## SUPPLIED DATA
== == ==

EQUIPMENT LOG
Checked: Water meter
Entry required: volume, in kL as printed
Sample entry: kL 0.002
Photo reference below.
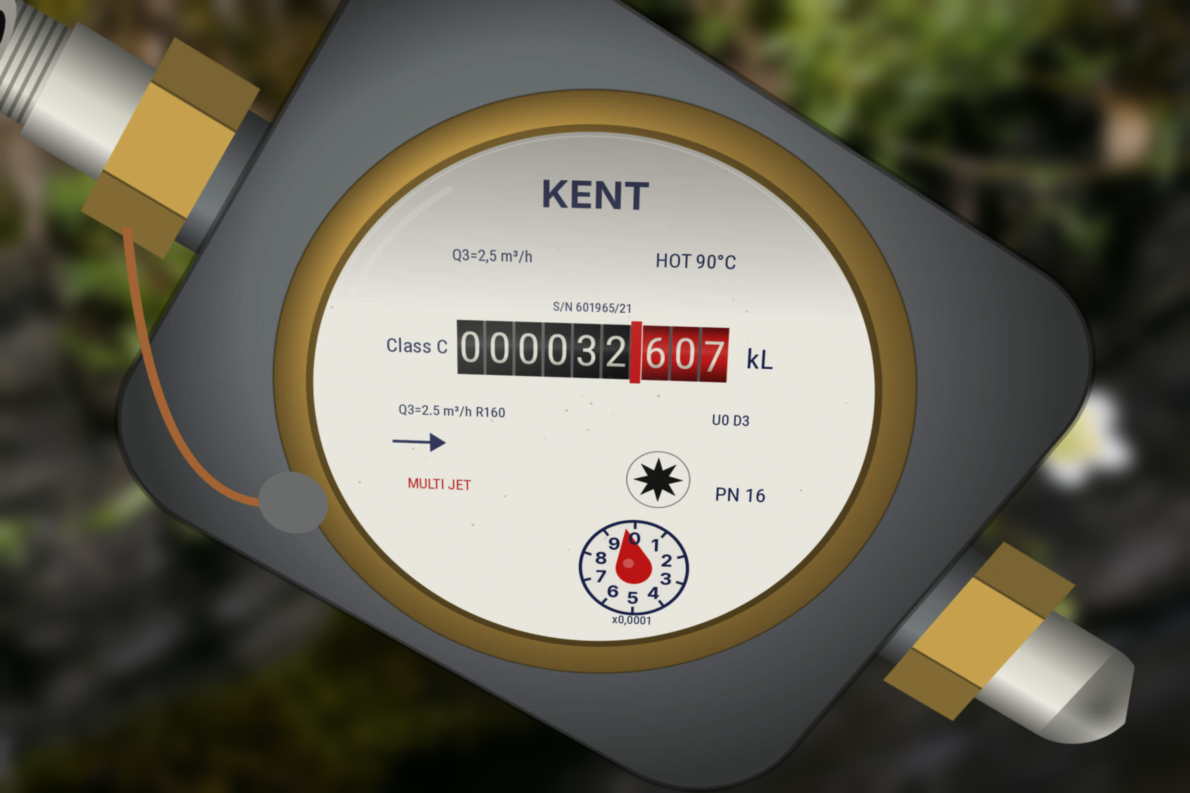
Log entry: kL 32.6069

== == ==

## GOAL OF THE EXERCISE
Can you quote the entries above word for word, leaving the pictures out?

## SOLUTION TO THIS TASK
EQUIPMENT LOG
Checked: Water meter
Entry required: volume, in kL as printed
Sample entry: kL 0.002
Photo reference below.
Log entry: kL 32.6069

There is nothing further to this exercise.